How to Improve Your Time Management Skills: How to Get More Done in a Workday
Can’t manage to complete all of your job responsibilities within the allotted time? Here’s how to become better at time management.
A long to-do list produces tension, irritation, and stress.
You’re anxious about missing the deadline, which creates a cloud of worry when a potential punishment from a supervisor, client, or coworker hovers around you. When you fail to meet expectations, you get frustrated.
The solution is good time management, but how often have you tried honing that ability with many applications and tactics, only to see little progress?
“These products imply a person’s core ability, but the skills constituting time management predate the efficiency of any technology or software,” notes Erich C. Dierdorff, a professor of management and entrepreneurship at DePaul University.
To put it simply, not everyone organises their time in the same manner to get the same results. The tools and applications are useful, but they will have little influence unless we improve the soft skills necessary to be good time managers.
So, what exactly are excellent time management abilities? They are talents in awareness, arrangement, and adaptability, as Dierdorff points out.
Awareness provides you with a practical understanding of how you use time as a finite resource.
Arrangement allows you to build your job around your life rather than the other way around.
Adaptation sharpens your ability to make judgments and deliver under pressure.
What exactly is time management, and why is it important?
According to IBM’s worldwide skills gap survey, time management is one of the behavioural skills employers consider most important for a productive workforce. It enables one to finish activities quickly without sacrificing quality. This would also promote a healthy work-life balance.
So, how can working professionals improve their time management skills?
How to Improve Time Management Capabilities
1. Create a time log.
Keep track of when you began and finished your duties. This enables you to be more aware of:
- The amount of time it takes you to finish certain sorts of work. This allows you to access your time more accurately – whether you are spending more or less time than intended — and serves as an excellent benchmark for future activities.

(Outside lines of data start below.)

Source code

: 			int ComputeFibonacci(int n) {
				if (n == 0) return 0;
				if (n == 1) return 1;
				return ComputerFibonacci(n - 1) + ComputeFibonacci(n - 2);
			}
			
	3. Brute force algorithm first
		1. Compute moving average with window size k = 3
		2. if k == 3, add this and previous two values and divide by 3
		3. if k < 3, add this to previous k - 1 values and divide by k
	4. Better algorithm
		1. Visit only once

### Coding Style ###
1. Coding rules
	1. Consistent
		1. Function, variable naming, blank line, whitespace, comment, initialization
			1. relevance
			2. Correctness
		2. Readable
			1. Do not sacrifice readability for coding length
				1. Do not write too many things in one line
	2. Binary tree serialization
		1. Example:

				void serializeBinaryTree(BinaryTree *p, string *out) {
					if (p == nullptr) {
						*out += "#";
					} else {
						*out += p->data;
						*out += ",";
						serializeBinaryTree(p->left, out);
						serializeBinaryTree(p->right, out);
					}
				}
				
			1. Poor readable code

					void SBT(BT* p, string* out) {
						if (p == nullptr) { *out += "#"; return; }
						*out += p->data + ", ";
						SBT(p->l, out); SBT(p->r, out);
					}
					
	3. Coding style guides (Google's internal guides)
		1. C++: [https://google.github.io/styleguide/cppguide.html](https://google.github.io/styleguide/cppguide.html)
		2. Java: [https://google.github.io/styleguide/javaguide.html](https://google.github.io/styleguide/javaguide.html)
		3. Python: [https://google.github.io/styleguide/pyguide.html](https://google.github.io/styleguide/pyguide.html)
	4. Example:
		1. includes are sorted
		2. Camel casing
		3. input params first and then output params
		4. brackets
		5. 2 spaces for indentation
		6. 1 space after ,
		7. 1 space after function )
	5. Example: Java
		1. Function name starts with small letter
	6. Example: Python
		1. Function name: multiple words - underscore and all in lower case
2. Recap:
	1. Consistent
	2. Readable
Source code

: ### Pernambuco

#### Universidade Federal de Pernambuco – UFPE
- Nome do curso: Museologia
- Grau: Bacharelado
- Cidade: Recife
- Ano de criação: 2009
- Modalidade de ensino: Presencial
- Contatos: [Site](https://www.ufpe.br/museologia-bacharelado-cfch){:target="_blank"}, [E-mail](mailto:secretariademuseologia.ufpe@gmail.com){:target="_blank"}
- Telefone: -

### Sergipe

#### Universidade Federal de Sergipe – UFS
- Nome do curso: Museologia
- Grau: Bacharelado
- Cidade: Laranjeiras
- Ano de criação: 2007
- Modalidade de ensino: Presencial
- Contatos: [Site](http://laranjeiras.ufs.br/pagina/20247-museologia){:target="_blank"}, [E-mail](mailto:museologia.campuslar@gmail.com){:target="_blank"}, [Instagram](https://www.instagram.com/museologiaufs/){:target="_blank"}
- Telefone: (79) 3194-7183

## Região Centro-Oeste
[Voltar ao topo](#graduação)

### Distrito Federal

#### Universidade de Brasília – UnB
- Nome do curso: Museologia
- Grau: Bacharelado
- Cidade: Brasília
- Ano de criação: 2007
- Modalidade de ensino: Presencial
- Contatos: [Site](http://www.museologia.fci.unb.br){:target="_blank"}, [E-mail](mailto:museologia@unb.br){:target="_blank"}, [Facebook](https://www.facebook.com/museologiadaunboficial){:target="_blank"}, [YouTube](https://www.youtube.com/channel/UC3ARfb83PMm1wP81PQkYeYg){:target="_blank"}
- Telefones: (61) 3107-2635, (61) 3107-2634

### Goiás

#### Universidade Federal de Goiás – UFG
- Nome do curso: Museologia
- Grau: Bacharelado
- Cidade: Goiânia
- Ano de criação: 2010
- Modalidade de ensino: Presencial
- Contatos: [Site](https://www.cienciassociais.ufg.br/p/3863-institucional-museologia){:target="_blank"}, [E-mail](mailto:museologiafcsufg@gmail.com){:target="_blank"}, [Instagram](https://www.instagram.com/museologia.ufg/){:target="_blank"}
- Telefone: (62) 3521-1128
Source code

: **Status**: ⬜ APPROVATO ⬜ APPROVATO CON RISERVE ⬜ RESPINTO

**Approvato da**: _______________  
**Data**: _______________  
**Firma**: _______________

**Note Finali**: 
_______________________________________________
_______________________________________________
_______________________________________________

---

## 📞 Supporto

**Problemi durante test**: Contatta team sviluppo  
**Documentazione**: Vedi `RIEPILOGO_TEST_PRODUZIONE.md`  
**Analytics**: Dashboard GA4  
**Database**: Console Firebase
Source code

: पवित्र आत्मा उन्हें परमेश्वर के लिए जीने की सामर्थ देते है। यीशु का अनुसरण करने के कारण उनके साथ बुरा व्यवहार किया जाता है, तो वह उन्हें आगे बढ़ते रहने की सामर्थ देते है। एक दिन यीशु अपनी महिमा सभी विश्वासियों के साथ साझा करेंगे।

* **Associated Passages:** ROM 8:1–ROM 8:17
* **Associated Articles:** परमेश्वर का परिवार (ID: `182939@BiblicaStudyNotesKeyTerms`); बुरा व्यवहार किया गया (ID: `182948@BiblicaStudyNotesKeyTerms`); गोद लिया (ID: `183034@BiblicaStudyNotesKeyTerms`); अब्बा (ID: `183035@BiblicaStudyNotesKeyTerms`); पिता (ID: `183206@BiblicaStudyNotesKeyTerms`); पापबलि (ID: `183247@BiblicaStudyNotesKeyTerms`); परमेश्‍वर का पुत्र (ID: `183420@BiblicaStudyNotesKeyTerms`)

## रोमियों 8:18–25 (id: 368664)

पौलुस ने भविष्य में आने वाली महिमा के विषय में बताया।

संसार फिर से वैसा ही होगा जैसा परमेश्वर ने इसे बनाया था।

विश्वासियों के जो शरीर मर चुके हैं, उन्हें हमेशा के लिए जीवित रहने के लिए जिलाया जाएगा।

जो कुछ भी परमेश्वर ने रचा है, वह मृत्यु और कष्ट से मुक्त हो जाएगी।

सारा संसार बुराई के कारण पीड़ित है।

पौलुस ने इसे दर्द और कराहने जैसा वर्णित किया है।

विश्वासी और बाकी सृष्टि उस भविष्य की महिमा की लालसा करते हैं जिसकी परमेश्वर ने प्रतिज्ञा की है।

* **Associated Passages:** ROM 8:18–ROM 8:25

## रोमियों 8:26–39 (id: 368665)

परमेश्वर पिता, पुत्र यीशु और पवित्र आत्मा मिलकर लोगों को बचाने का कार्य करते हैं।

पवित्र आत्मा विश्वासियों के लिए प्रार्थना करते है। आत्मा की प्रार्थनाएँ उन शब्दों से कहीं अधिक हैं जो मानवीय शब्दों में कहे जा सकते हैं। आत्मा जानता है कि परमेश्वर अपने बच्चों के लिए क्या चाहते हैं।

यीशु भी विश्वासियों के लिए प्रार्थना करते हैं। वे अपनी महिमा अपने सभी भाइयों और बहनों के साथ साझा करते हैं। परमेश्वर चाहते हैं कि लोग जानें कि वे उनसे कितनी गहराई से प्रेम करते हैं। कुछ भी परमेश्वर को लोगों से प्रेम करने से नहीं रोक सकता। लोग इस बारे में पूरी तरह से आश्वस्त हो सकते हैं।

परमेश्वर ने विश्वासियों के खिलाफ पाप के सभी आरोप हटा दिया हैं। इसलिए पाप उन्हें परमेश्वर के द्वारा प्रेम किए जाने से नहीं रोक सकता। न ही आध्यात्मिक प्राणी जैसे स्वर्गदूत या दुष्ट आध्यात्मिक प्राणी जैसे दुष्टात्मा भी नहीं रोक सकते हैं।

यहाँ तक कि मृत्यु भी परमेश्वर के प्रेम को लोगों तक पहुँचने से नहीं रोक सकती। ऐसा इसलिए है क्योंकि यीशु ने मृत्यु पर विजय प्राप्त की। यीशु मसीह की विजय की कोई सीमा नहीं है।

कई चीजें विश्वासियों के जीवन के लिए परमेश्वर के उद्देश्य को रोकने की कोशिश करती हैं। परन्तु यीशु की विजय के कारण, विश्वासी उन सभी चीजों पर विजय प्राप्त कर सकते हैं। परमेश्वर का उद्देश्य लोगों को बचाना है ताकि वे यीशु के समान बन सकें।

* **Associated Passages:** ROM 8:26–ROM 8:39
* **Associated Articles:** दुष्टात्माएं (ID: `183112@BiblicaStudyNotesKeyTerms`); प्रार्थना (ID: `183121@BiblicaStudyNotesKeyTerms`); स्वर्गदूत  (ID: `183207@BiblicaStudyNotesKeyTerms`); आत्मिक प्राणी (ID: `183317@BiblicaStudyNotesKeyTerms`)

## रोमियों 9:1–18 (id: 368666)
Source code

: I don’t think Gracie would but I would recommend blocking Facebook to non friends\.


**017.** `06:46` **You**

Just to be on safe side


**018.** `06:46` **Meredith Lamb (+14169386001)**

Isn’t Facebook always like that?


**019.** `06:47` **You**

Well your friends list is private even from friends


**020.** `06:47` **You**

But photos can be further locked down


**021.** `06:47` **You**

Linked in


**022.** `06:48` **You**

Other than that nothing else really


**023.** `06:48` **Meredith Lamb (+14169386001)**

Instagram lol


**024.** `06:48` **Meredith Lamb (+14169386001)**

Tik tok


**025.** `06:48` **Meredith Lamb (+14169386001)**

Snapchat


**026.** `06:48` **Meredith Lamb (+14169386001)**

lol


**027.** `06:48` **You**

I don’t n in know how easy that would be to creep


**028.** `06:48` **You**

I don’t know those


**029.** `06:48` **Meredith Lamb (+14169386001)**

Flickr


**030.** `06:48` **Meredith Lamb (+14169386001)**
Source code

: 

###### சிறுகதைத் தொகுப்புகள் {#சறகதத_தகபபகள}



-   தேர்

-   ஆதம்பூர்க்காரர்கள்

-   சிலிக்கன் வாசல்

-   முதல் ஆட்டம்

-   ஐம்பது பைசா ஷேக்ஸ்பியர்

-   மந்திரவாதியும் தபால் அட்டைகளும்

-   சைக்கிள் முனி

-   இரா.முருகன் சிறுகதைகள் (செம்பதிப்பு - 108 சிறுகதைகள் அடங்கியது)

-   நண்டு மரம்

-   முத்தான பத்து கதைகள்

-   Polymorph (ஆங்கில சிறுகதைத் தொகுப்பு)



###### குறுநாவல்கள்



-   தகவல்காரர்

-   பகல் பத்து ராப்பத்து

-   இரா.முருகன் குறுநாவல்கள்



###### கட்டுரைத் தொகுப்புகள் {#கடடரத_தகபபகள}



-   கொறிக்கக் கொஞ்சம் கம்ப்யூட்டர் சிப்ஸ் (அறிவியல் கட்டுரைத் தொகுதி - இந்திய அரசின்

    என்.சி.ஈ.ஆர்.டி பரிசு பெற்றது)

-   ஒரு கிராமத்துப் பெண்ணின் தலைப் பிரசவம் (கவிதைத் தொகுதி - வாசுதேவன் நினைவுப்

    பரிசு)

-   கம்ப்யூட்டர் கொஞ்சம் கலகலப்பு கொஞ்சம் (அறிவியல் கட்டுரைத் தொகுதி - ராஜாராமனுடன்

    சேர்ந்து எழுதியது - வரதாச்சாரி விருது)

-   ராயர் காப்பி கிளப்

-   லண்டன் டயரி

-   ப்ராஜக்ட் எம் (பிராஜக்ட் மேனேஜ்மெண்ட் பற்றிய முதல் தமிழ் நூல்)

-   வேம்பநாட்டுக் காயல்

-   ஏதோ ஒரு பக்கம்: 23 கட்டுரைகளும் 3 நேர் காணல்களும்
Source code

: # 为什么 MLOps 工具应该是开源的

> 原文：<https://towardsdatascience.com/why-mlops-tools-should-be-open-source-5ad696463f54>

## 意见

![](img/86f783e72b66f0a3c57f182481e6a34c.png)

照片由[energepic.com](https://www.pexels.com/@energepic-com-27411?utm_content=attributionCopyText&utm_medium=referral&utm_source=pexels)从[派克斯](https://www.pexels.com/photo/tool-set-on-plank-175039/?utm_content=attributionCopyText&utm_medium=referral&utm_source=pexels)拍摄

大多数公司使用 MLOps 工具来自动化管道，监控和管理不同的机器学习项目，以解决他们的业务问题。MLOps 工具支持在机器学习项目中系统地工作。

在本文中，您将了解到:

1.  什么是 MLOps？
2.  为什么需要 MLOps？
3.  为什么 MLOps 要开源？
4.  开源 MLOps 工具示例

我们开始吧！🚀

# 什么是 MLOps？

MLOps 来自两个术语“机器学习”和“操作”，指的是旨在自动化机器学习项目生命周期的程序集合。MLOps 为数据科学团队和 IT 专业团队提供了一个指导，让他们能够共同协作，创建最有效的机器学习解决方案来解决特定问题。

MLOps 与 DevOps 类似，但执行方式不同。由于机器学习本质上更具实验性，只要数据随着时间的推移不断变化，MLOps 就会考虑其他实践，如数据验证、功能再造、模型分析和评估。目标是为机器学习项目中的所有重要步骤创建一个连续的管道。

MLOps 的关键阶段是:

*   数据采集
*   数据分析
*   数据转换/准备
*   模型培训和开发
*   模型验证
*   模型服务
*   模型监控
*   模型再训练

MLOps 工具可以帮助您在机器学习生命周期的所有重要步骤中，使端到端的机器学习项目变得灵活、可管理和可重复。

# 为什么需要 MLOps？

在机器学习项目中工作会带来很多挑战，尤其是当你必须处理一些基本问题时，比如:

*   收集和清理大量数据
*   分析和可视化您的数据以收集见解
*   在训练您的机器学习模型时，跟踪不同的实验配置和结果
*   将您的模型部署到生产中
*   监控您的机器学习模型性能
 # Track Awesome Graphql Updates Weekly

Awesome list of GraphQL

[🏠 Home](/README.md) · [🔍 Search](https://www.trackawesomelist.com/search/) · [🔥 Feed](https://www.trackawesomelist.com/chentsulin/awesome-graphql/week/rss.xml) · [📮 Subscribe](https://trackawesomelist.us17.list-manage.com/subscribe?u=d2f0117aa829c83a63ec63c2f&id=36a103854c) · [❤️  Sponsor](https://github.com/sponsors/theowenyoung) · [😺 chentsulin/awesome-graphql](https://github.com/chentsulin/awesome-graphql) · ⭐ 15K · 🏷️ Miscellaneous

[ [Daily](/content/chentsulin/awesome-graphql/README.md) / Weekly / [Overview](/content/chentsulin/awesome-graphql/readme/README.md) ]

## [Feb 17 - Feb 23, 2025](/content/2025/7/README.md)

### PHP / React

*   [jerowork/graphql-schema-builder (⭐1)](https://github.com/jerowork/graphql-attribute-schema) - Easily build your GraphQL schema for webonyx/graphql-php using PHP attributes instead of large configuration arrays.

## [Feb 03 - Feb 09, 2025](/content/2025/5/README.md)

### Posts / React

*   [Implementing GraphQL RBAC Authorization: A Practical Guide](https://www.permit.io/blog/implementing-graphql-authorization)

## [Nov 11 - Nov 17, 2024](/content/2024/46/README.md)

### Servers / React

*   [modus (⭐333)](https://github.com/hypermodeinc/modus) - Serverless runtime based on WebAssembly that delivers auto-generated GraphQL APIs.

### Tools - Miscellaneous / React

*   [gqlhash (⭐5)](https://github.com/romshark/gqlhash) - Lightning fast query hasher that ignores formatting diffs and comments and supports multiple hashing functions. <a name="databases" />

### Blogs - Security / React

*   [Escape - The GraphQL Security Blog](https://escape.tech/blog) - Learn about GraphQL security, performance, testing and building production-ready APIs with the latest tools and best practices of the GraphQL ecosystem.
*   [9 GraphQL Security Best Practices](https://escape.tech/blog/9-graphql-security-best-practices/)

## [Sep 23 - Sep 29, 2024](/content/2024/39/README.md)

- When you are most and least productive. By determining your most productive period, you can pick which tasks (based on point 1) to perform at what time so that you make the most of every minute to provide great work. Remember that the goal is to attain not just efficiency (your speed), but also effectiveness (how well you do the job).
2. Obtain feedback
Ask your coworkers or employer what you can do to enhance your performance. This way, you’ll be aware of any holes that need to be filled. They might range from learning to write more brief emails to how to use internet tools to speed up task delivery.
3. Use Eisenhower’s important-urgent matrix to prioritise tasks.
Dealing with urgent demands, as well as the desire to accomplish them as soon as possible, is not unusual. This is an issue, particularly if you handle such chores every other day, leaving you with less time to complete your responsibilities. Follow the Eisenhower Matrix on significance and urgency to better organise your work based on priority.
Urgency is time-sensitive and necessitates quick action. Importance has long-term ramifications.
- Tasks that are both significant and urgent should be prioritised (i.e. a pitch deck for a big presentation in two days)
- Plan a time to focus on critical but non-urgent chores (i.e. planning a team bonding activity taking place two weeks later)
- Tasks that are urgent but not vital should be delegated or pushed later. (For example, responding to a client’s modification in a document)
- Tasks that are not essential nor urgent should be eliminated or delegated. (Forming documents from the prior year)
4. Make use of the Pomodoro Technique
Procrastination and diversions are the most dangerous enemies in high-pressure circumstances. Train your brain to be adaptable and to accomplish tasks with precision. Here’s how you can go about it:
- Set a timer for 25 minutes and get a timer.
- Work just on your work until the timer goes off, then take a five-minute rest.
- Repeat.
The Pomodoro Technique has been a game-changer for millions of people all over the world because it efficiently addresses the requirement for brief pauses to minimise mental tiredness while also driving persistent attention.
5. Make contingency plans
Coming up with contingency plans is critical, especially for crucial and time-sensitive jobs. When there are hurdles, such as a big rework that needs a substantial amount of time or an unanticipated personal situation that must be addressed, you want to get back on schedule. Adapting to such situations may be as simple as attempting to accomplish chores one or two days before the deadline or collaborating with colleagues on a project to cover you when necessary.